Hace unos días, en la Asamblea Legislativa, Solís pasó por una sala donde cuelgan los retratos de los presidentes y vio, ya preparado, el hueco donde va a estar el suyo.
—Ahí están todos los referentes de la historia nacional, buenos y malos. Y ahí voy a estar yo. Entonces entendí mejor el tamaño de esta aventura en la que estoy metido.
Ahora, luces tristes, le pregunto si, historiador al fin, podría decirme el párrafo sobre su Gobierno que querría encontrar en los manuales escolares de 2050. Él, por primera vez en una hora, se calla, piensa segundos largos, habla como quien dicta su futuro, casi grave:
—Fue un Gobierno inesperado que hizo posible que Costa Rica avanzara hacia niveles insospechados de confianza ciudadana en la democracia y de desarrollo económico de prosperidad en la transparencia.

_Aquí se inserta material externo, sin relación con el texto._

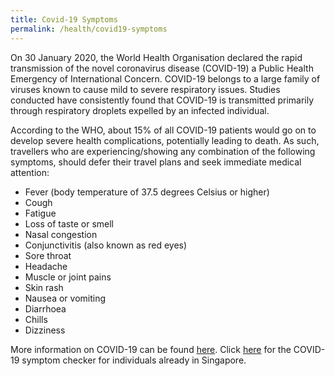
 ```yaml
---
title: Covid-19 Symptoms
permalink: /health/covid19-symptoms
---
```







On 30 January 2020, the World Health Organisation declared the rapid transmission of the novel coronavirus disease (COVID-19) a Public Health Emergency of International Concern. COVID-19 belongs to a large family of viruses known to cause mild to severe respiratory issues. Studies conducted have consistently found that COVID-19 is transmitted primarily through respiratory droplets expelled by an infected individual.

According to the WHO, about 15% of all COVID-19 patients would go on to develop severe health complications, potentially leading to death. As such, travellers who are experiencing/showing any combination of the following symptoms, should defer their travel plans and seek immediate medical attention:

-	Fever (body temperature of 37.5 degrees Celsius or higher)
-	Cough
-	Fatigue
-	Loss of taste or smell
-	Nasal congestion
-	Conjunctivitis (also known as red eyes)
-	Sore throat
-	Headache
-	Muscle or joint pains
-	Skin rash
-	Nausea or vomiting
-	Diarrhoea
-	Chills
-	Dizziness

More information on COVID-19 can be found [here](https://www.moh.gov.sg/covid-19). Click [here](https://www.sgcovidcheck.gov.sg/) for the COVID-19 symptom checker for individuals already in Singapore.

Dice, y le digo que en mi pueblo, ante algo así, diríamos que no tiene abuela. Él se ríe y después se pone serio:
—Yo solo espero que esta parábola que llevará a Costa Rica a un lugar de mayor prosperidad, justicia, transparencia, no sufra un súbito parón que nos pueda devolver al punto donde estábamos, cosa que en política suele ocurrir. Espero que esto no sea flor de un día. Si somos exitosos el próximo presidente tendrá que construir sobre lo que iniciaremos en este mandato. Yo no tengo la fuerza y el tiempo para completar el trabajo. Yo no me voy a reelegir; ya he tomado la decisión de ser presidente de un solo periodo, y espero cumplirlo con excelencia y con consistencia.
Dice, como quien dice algo que importa, y nos paramos. El doctor Luis Guillermo Solís, el presidente electo, me dice que lo espere un momento porque antes de dejar el cuarto debe apagar el aire acondicionado. El mando está en la mesita baja; lo agarra, lo mira, aprieta unos botones y no pasa nada.
—Parece que no encuentra el power.
Le digo, nos reímos. Entonces yo le prometo que no voy a caer en la tentación de hacer de eso una metáfora y, por supuesto, no lo cumplo. Promesas, al fin y al cabo, son promesas.